Monday, December 27, 2010

The Aftermath of "Dalaw."


It's my first Holiday Season in the Philippines not as a balikbayan on vacation, but as a regular Pinoy citizen. Although dubbed as "still an outsider" by those close to me, I've tried my damn best to fit in after being away for twenty five years.

What's to fit in again?  

My "testy" co-navigator fumes every time I curse in the privacy of the car when "kuligligs, motorbikes, buses and jeepneys cut in front of me.  But a curse like "hangal?"  In the so so months I've been in Manila, I could count in my one hand the number of times I honked my horns; these are the very irritating moments when a bus suddenly swerved into my lane, when a motorcycle squeezed into my right as I was turning, once when a Fortuner just whizzed in front of me as I was entering the gate of the subdivision. Three times.

"That's how drivers drive in Manila, you've got to fit in if you want to live longer" my co-navigator would always lecture me.

Yesterday, we watched Kris Aquino's "Dalaw."  Unlike the more proper moviegoers in Trinoma, Megamall's crowd was a little rowdy. Perhaps because the movie house's policy was "open." Meaning, anybody can walk in in the middle of the show. 

It was the climax of the movie - Kris Aquino's character was about to be killed and subsumed by the ghost who was haunting her family.  People including the porter with her pesky flashlight kept on coming.  At my back, there was this guy who kept murmuring to his wife, and wife murmuring back. " Oh, Rosario is such a calm movie, and this one is...," said the burly husband. " I think it's the ghost of .........," replied the wife co-analyst.

I said, "hush." My seat/mate said to me "enough, don't create a fight."

The husband murmured loudly again. The wife answered back.  I kept quiet. The seat/mate got fidgety. New people were rushing up the steps. The porter had her flashlight to my face. Others, as they were coming down the stairs kept mumbling, "dalaw."

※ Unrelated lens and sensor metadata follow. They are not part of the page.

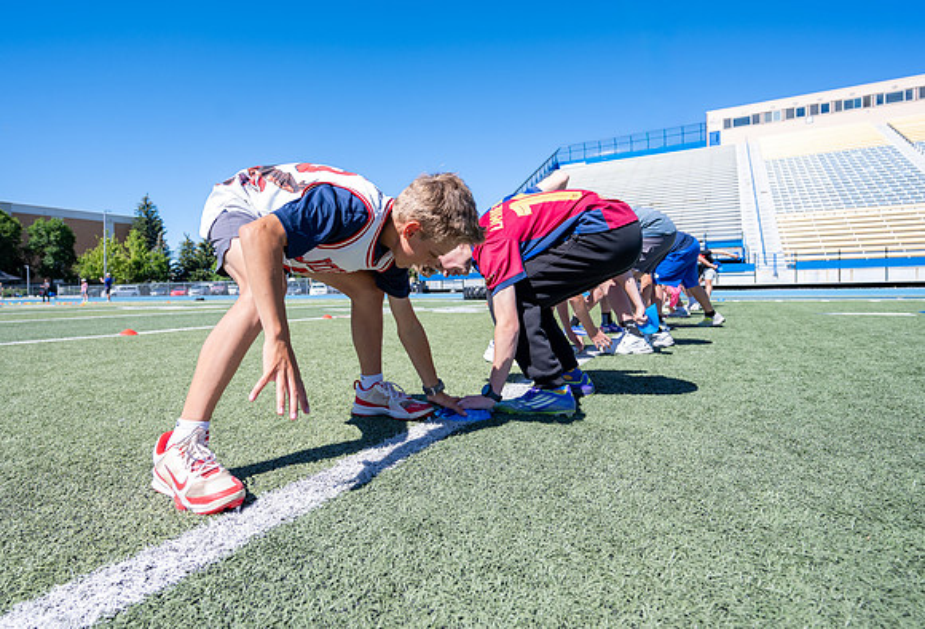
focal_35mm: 20
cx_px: 398
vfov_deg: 63.6
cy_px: 297
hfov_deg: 84.3
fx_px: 506
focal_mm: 16
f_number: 4
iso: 100
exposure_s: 1/640
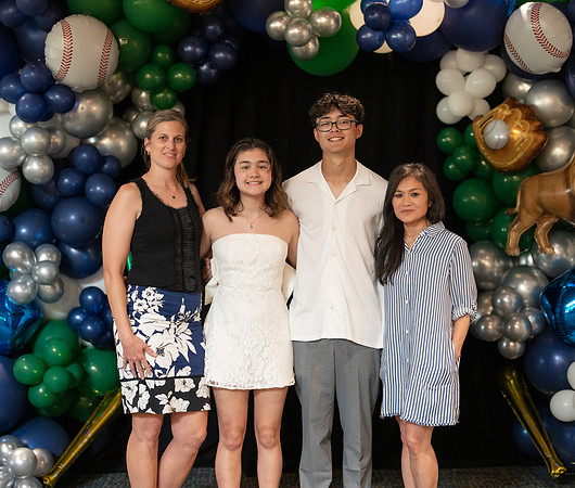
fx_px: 1019
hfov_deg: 31.5
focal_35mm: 58
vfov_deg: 26.9
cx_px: 289
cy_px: 244
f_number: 1.2
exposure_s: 1/320
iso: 1600
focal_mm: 50
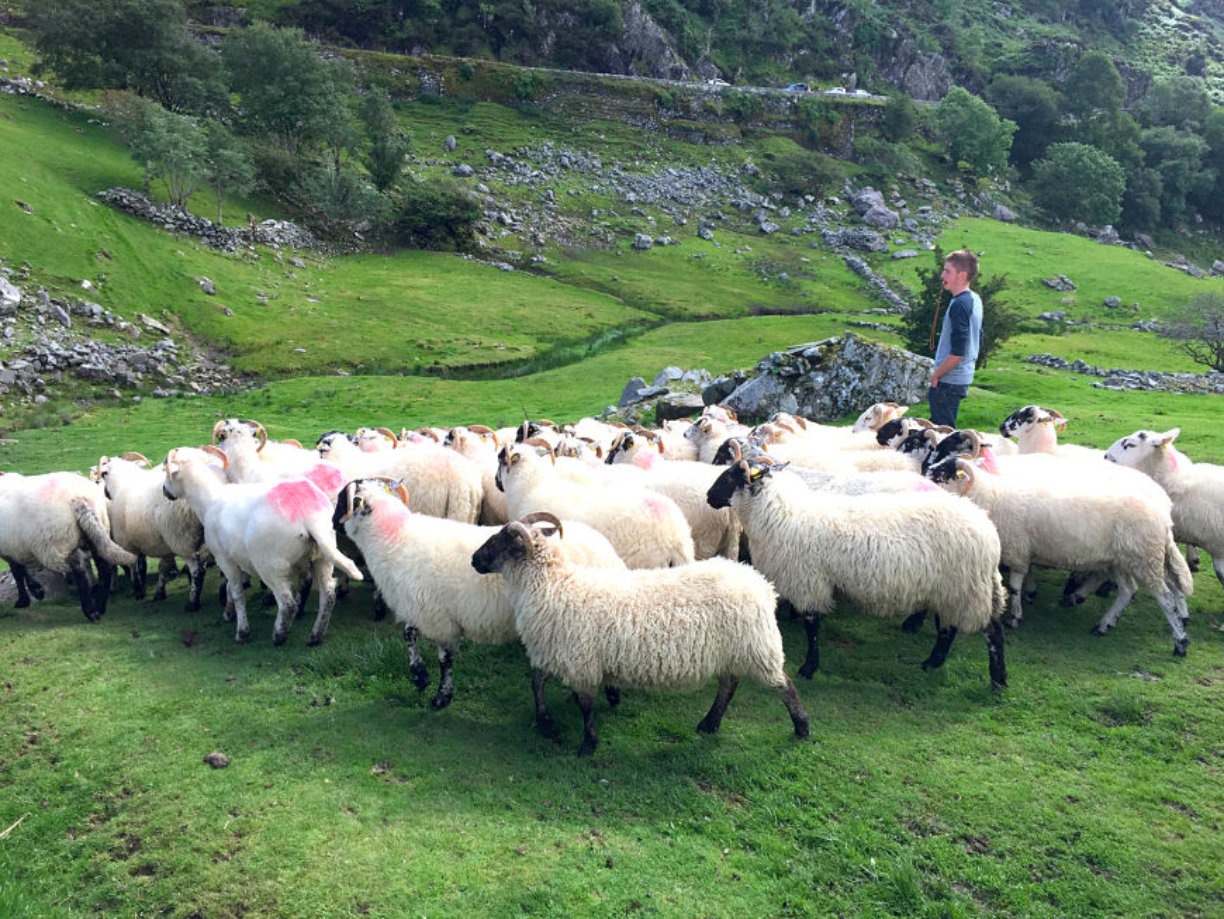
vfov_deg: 48.2
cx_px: 612
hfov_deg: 61.6
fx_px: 1026
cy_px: 460
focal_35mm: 29
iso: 32
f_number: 2.2
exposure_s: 1/950
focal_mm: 4.15
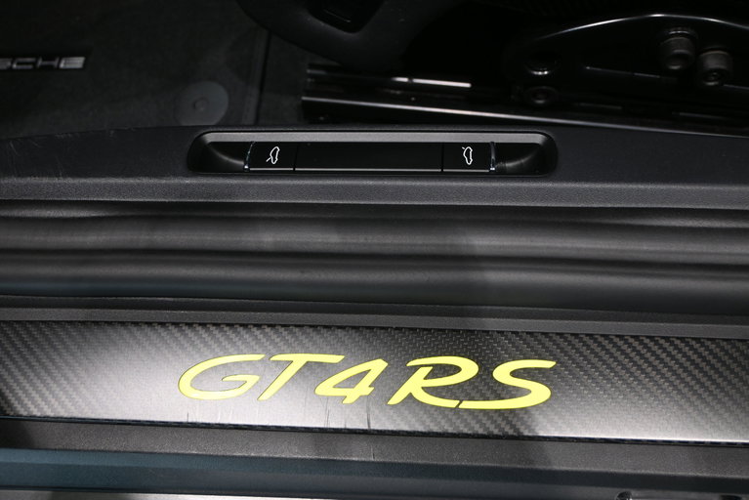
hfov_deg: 51.3
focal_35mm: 38
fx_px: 780
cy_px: 250
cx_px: 374
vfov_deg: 35.5
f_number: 4.2
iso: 400
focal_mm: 25
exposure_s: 1/40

When the word "The End" finally rolled down the screen, I stood up, faced the burly man and uttered some words (not invectives) but just the fact that he was a jerk.

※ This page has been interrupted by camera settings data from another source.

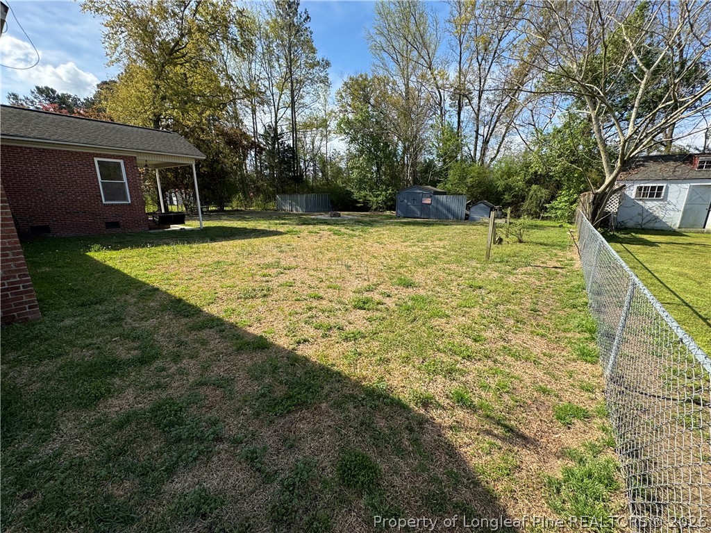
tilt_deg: -14.6
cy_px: 266
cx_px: 356
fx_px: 288
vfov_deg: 85.7
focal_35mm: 14
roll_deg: +0.1
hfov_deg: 102.1
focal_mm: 2.22
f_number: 2.2
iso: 50
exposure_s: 1/1143
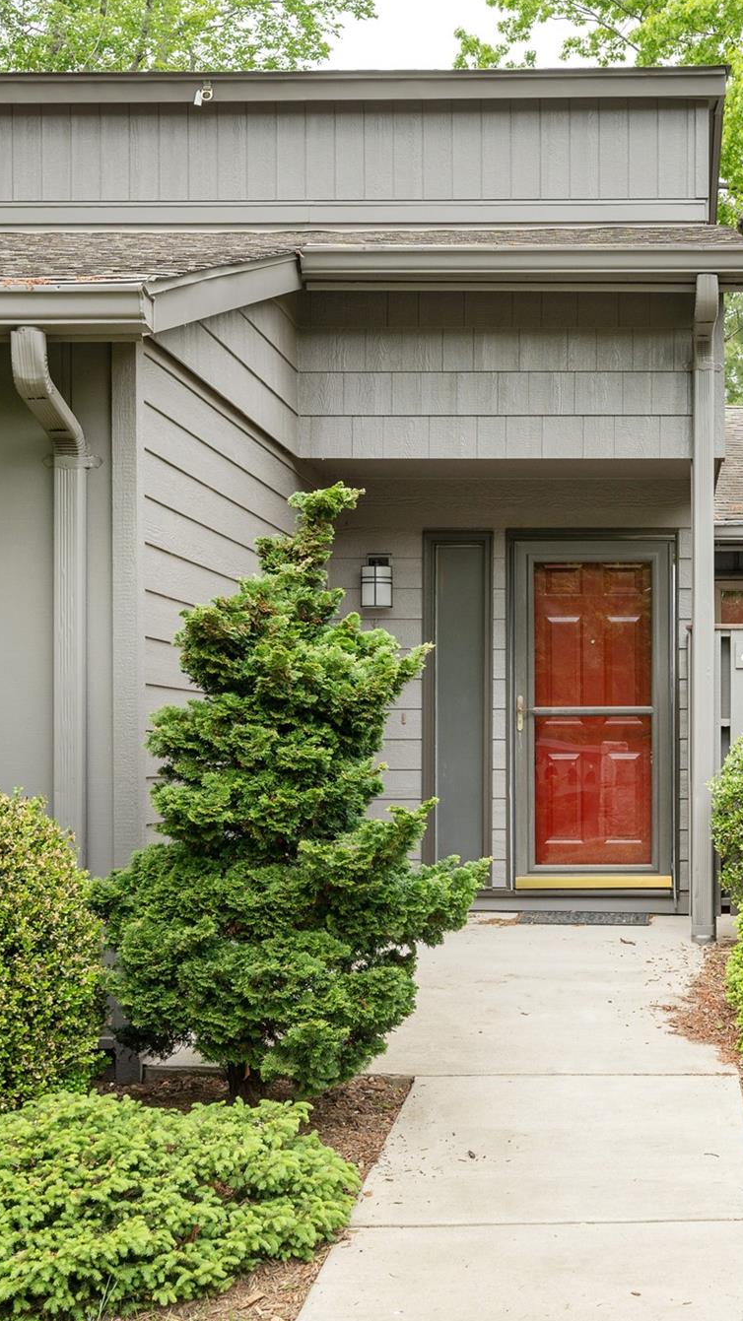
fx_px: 1682
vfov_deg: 42.9
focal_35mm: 48
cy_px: 660
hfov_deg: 24.5
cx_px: 595
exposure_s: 1/160
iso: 250
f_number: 7.1
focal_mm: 30
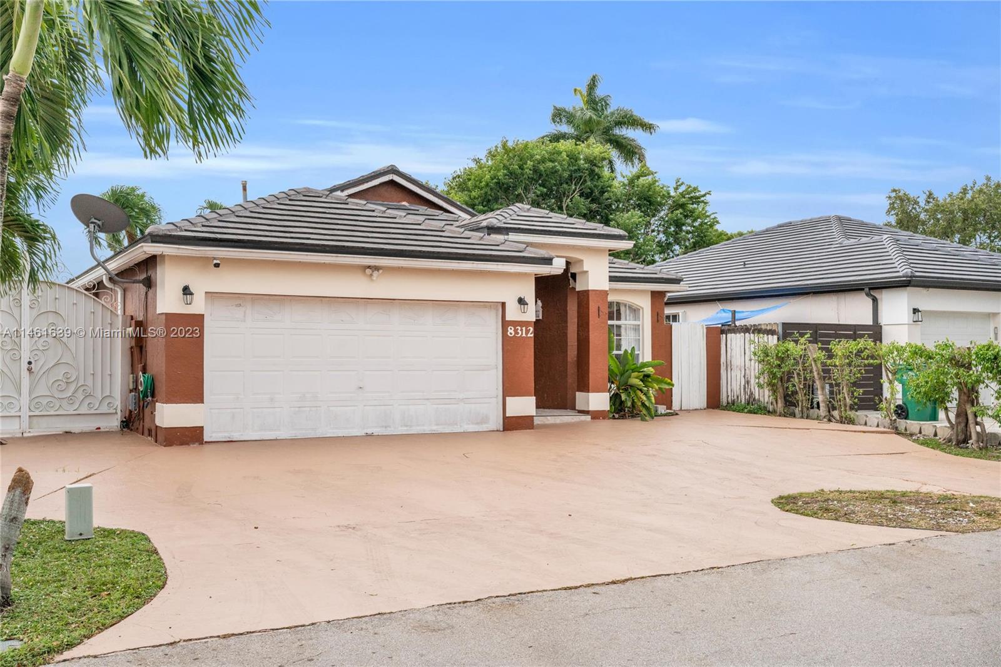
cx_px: 500
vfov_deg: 37.8
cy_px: 334
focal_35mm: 35
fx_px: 973
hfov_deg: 54.4
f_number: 9
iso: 640
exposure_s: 1/4000
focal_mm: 35
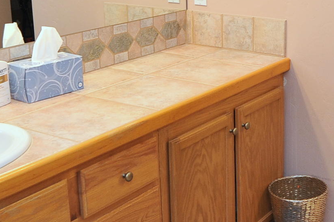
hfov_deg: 29.2
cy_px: 46
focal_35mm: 66
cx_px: 304
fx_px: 612
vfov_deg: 20.4
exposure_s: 1/40
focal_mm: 18
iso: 1000
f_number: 7.1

The mate got mad at me, rushed down the steps and kept on muttering, "You are in the Philippines now, you have to adjust and fit in. These guys are killers."

I was just asserting my right as a ticket-paying patron, for God's sake.  I was there to watch and not to listen to this couple's analysis of the movie. In hindsight, I should have just called in security.  But it was supposed to be the climax of the movie.

If  this occurred in Canada, people would have been more considerate of other patrons. But yes, there are also jerks in Toronto who whisper....er talk inside the theatre.  But in hushing them, one doesn't feel guilty or threatened. It's just done matter of fact. "Hey, no offense to you, but you're an asshole."  Something like that.

So I was hugely surprised that the mate turned her ire towards me and not towards the "bastos" inside the movie house.

Lesson learned:  Avoid MMFF in the first few days; better watch when the crowd has thinned.